• **Activity**: Within the listing below, count the lines that include "français" and give the count alone.

• **Entries supplied**:
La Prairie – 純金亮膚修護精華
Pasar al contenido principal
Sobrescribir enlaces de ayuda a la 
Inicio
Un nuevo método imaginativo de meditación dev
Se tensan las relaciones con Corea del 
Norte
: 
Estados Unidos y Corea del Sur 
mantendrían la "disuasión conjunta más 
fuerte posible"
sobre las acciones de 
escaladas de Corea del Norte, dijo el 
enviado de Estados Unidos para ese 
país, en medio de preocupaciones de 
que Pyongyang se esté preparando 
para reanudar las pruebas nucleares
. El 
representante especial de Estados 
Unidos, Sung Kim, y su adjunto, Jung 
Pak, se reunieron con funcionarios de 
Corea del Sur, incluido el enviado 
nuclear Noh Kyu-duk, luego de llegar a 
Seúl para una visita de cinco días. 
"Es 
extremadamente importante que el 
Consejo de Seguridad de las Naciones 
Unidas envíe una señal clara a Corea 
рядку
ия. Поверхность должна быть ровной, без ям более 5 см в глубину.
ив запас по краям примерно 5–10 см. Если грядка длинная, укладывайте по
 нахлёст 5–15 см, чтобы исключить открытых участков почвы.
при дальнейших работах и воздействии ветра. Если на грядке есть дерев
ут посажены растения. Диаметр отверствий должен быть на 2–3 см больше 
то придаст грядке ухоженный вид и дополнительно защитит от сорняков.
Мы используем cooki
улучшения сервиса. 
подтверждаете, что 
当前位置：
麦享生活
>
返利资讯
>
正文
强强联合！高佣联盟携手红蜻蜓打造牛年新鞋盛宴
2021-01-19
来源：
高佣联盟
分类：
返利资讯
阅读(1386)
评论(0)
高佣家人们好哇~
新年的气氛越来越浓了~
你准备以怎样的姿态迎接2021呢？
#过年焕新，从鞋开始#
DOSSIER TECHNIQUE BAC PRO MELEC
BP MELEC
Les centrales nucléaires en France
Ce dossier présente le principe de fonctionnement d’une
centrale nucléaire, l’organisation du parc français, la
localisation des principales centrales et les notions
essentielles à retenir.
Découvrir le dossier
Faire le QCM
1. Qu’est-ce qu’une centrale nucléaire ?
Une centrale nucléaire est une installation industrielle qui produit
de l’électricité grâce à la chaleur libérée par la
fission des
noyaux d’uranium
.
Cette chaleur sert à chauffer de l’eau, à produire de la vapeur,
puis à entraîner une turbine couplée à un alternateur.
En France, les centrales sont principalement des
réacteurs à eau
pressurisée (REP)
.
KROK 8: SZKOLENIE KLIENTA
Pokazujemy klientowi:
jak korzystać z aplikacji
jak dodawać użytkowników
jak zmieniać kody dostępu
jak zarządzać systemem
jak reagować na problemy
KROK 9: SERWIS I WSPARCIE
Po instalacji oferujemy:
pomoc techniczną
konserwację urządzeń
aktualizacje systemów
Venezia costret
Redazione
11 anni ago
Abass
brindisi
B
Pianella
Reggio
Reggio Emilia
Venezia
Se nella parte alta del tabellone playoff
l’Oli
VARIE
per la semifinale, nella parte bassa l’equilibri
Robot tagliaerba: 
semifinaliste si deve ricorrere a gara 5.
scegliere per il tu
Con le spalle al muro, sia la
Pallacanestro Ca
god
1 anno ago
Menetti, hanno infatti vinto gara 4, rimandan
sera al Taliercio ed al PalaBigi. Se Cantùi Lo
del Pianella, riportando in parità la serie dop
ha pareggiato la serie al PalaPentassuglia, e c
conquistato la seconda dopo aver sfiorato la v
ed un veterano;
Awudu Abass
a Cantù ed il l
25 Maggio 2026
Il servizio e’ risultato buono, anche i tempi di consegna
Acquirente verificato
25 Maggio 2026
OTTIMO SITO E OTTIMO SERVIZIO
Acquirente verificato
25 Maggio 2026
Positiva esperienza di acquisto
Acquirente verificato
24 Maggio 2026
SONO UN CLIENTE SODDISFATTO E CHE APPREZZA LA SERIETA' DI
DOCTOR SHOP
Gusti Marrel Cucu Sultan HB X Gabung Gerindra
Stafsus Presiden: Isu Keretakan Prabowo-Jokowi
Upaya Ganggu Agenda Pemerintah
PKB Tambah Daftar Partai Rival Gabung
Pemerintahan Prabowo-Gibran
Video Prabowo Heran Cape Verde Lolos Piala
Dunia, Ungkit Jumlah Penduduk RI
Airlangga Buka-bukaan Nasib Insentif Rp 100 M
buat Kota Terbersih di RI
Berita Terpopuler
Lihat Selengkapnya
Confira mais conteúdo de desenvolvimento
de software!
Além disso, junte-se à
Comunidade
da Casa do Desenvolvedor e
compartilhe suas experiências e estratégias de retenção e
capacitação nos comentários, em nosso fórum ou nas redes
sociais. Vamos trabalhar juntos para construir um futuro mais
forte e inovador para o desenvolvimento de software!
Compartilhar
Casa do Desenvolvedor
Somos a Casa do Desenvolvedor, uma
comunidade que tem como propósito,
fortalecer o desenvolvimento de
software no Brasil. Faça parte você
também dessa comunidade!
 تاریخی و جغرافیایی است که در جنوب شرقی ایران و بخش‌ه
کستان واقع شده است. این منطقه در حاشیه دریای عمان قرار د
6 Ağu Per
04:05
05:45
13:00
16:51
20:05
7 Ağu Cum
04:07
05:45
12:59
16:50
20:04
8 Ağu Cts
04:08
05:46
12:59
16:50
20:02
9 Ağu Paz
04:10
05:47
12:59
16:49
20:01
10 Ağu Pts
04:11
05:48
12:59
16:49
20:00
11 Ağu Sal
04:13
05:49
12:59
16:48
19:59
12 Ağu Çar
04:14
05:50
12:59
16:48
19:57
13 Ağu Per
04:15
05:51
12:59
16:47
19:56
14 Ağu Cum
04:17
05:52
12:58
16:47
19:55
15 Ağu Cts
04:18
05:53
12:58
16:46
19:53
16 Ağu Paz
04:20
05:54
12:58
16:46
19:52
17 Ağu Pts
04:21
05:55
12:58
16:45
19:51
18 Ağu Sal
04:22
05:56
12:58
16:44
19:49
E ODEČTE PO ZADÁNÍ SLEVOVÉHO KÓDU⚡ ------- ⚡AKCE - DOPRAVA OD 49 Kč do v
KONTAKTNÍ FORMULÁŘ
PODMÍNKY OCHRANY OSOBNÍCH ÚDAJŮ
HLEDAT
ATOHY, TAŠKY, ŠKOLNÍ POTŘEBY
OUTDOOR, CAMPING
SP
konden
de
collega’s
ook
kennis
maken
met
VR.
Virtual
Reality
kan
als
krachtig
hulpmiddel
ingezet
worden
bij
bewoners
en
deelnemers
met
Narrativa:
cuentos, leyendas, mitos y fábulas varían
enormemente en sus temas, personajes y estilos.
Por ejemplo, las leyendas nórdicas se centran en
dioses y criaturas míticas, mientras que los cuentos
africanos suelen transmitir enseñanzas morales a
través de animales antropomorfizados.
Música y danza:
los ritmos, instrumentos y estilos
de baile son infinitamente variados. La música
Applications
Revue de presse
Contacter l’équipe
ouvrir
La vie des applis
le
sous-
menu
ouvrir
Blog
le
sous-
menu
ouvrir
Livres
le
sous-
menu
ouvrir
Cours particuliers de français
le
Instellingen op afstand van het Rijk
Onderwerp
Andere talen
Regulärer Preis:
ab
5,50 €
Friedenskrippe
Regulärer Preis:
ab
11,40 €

• **Exercise solution**: 2